New York, the epicentre of the US outbreak, is seeing early positive signs that its social distancing effort is working, with the New York Times reporting early data suggesting hospitalisation rates have moved from doubling every two days on Sunday, to every 4.7 days by Tuesday. Governor Andrew Cuomo cautioned against reading too much into the change, noting that the move was so fast as to be “almost too good to be true.” The US infection numbers have not yet been fully updated overnight, but two other numbers have: the $2tn aid package has passed in the senate, and Trump – who wants the country back in business by Easter, somehow has the highest approval rating of his presidency.
In the rest of the world, Italy, the nation with the highest number of deaths from the virus, reported a fourth consecutive day of slowing infections, a small positive after weeks of lockdown. Its daily death total of 743 was almost matched by Spain’s 738, a country so stricken it has turned an ice rink into a morgue. In post-lockdown UK, positive cases surpassed 8,000, while it was announced that home-testing kits will next week be available to the general public.
Finally, knowledge of who the virus impacts most heavily is growing, with CNN reporting that in Italy 60% of positive tests are men, and 70% of the dead. “Even in countries like South Korea, where the proportion of women who have tested positive for the virus is higher than that of men, about 54% of the reported deaths are among men.”
6.15am: Siouxsie Wiles and Toby Morris explain the bubble
The people who have helped many of understand this sudden and radical shift in our daily lives, and why individual actions matter, have another excellent new collaboration explaining the bubble concept, and the rest of the level four rules.
For the vast majority of us, it will just be the people we are living with. For people with shared custody of children, the bubble will cover the houses the children move between. If a blended family covers three or more households, that ends up being a pretty big bubble, so please think about whether it is best for some of the children not to move between their families. This will be difficult, but the aim is to keep the bubbles small and stop the spread of the virus.
If older relatives are able to safely live on their own, then they should stay as their own bubble. If you live alone, and you have a close friend who lives alone, then the two of you can form a bubble and move between your two homes.

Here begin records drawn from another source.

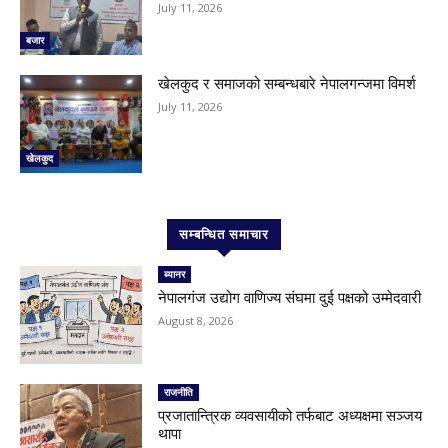
July 11, 2026
बजार
खेलकुद र समाजको सम्बन्धबारे नेपालगन्जमा विमर्श
July 11, 2026
खेलकुद
सम्बन्धित समाचार
ब्यानर
नेपालगंज उद्योग वाणिज्य संघमा दुई पक्षको उम्मेदवारी
August 8, 2026
राजनीति
प्रजातान्त्रिक व्यवसायीको तर्फबाट अध्यक्षमा सञ्जय
थापा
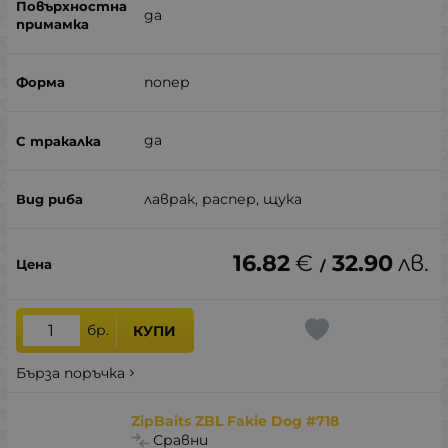
да
попер
да
лаврак, распер, щука
16.82
€
32.90
лв.
/
бр.
КУПИ
Бърза поръчка
ZipBaits ZBL Fakie Dog #718
Сравни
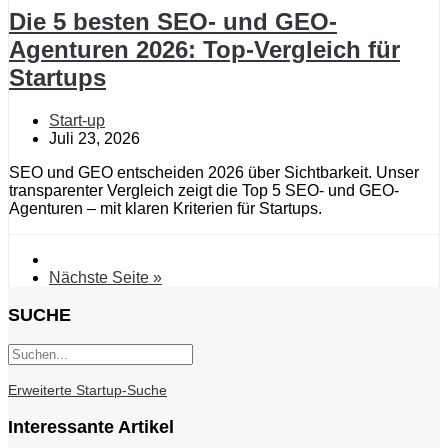
Die 5 besten SEO- und GEO-
Agenturen 2026: Top-Vergleich für
Startups
Start-up
Juli 23, 2026
SEO und GEO entscheiden 2026 über Sichtbarkeit. Unser
transparenter Vergleich zeigt die Top 5 SEO- und GEO-
Agenturen – mit klaren Kriterien für Startups.
Nächste Seite »
SUCHE
Erweiterte Startup-Suche
Interessante Artikel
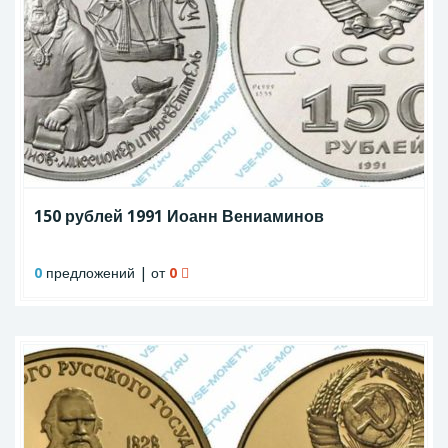
150 рублей 1991 Иоанн Вениаминов
0
предложений | от
0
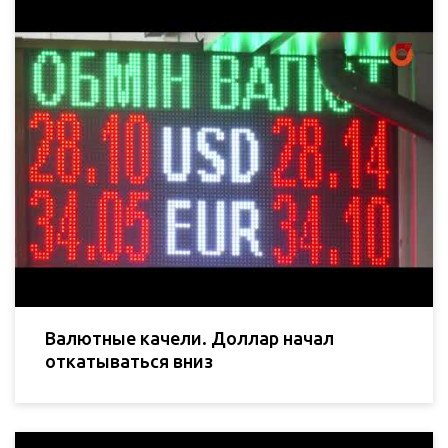
Валютные качели. Доллар начал
откатываться вниз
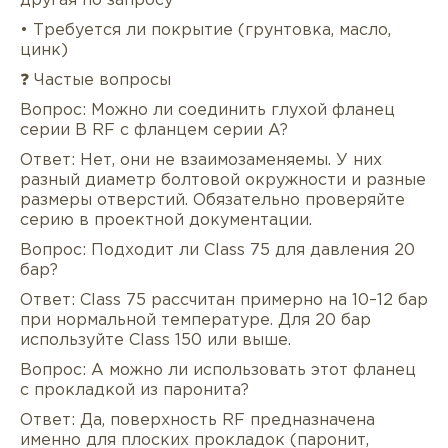
другая по запросу
• Требуется ли покрытие (грунтовка, масло,
цинк)
❓ Частые вопросы
Вопрос: Можно ли соединить глухой фланец
серии B RF с фланцем серии A?
Ответ: Нет, они не взаимозаменяемы. У них
разный диаметр болтовой окружности и разные
размеры отверстий. Обязательно проверяйте
серию в проектной документации.
Вопрос: Подходит ли Class 75 для давления 20
бар?
Ответ: Class 75 рассчитан примерно на 10–12 бар
при нормальной температуре. Для 20 бар
используйте Class 150 или выше.
Вопрос: А можно ли использовать этот фланец
с прокладкой из паронита?
Ответ: Да, поверхность RF предназначена
именно для плоских прокладок (паронит,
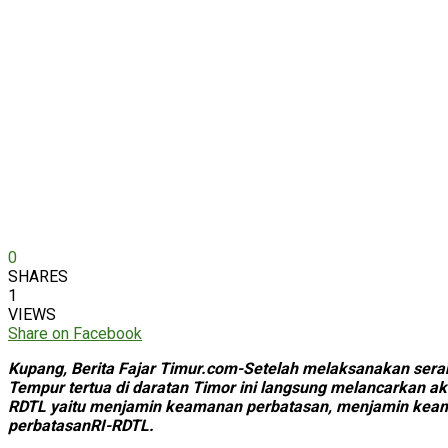
0
SHARES
1
VIEWS
Share on Facebook
Kupang, Berita Fajar Timur.com-Setelah melaksanakan ser
Tempur tertua di daratan Timor ini langsung melancarkan ak
RDTL yaitu menjamin keamanan perbatasan, menjamin keama
perbatasanRI-RDTL.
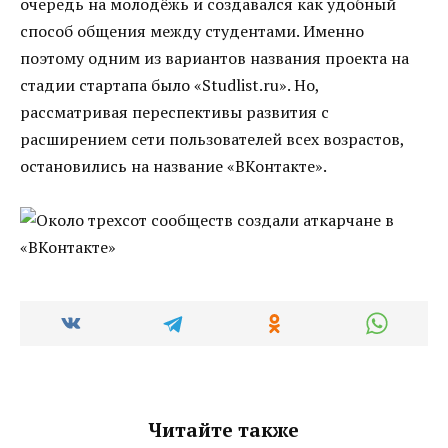
очередь на молодёжь и создавался как удобный
способ общения между студентами. Именно
поэтому одним из вариантов названия проекта на
стадии стартапа было «Studlist.ru». Но,
рассматривая переспективы развития с
расширением сети пользователей всех возрастов,
остановились на название «ВКонтакте».
Читайте также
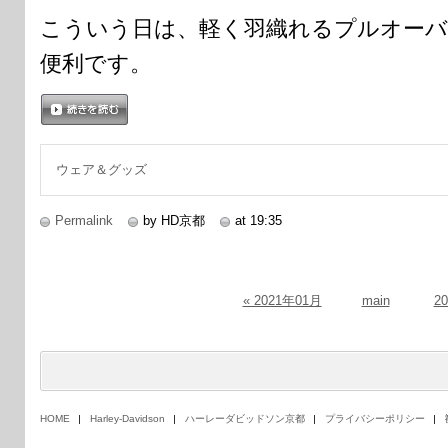
こういう日は、軽く羽織れるプルオー
便利です。
続きを読む
ウェア＆グッズ
Permalink
by HD京都
at 19:35
« 2021年01月
main
2
HOME
Harley-Davidson
ハーレーダビッドソン京都
プライバシーポリシー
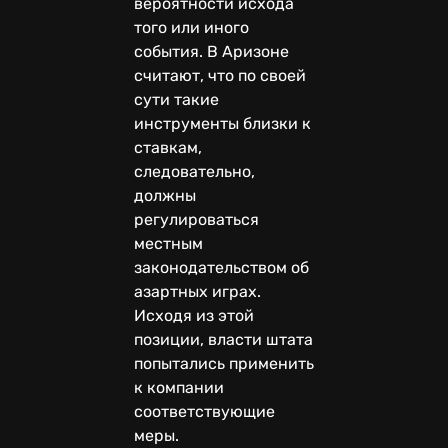
вероятности исхода
того или иного
события. В Аризоне
считают, что по своей
сути такие
инструменты близки к
ставкам,
следовательно,
должны
регулироваться
местным
законодательством об
азартных играх.
Исходя из этой
позиции, власти штата
попытались применить
к компании
соответствующие
меры.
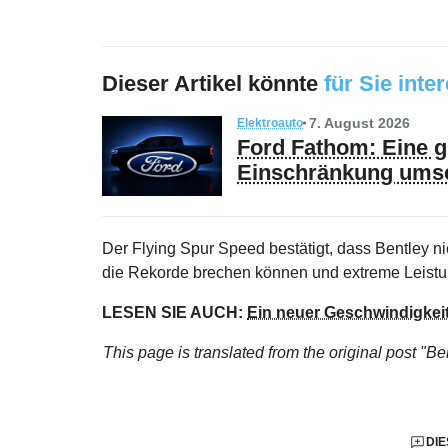
Dieser Artikel könnte
für Sie inte
7. August 2026
Elektroauto
Ford Fathom: Eine gü
Einschränkung ums
Der Flying Spur Speed bestätigt, dass Bentley n
die Rekorde brechen können und extreme Leistun
LESEN SIE AUCH:
Ein neuer Geschwindigkeit
This page is translated from the original
post "Ben
DIE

If you have flatmates and your partner has flatmates, you can’t form a bubble unless one of you moves in with the other.
6.00am: Yesterday’s news in sumAn emergency alert notifying people that the country was moving to alert level four tonight at 11.59pm was sent to phones nationwide.
The prime minister announced tough new quarantine rules for arrivals – every New Zealander will be screened, those showing symptoms tested, and those symptomatic, testing positive or without suitable self-isolation plans will be quarantined.
A state of national emergency was declared.
Ashley Bloomfield, the director-general of health, announced 50 new cases of Covid-19 in New Zealand (47 confirmed and three “probable”), bringing the total to 205.
Chief human rights commissioner Paul Hunt has tested positive for Covid-19.
Covid-19 dream team Toby Morris and Siouxsie Wiles collaborated on a must-read edition of The Side Eye, explaining how the virus spreads.
The Tokyo Olympics were postponed until next year.
Schools sent out directives to parents that all grounds will be closed over the shutdown period.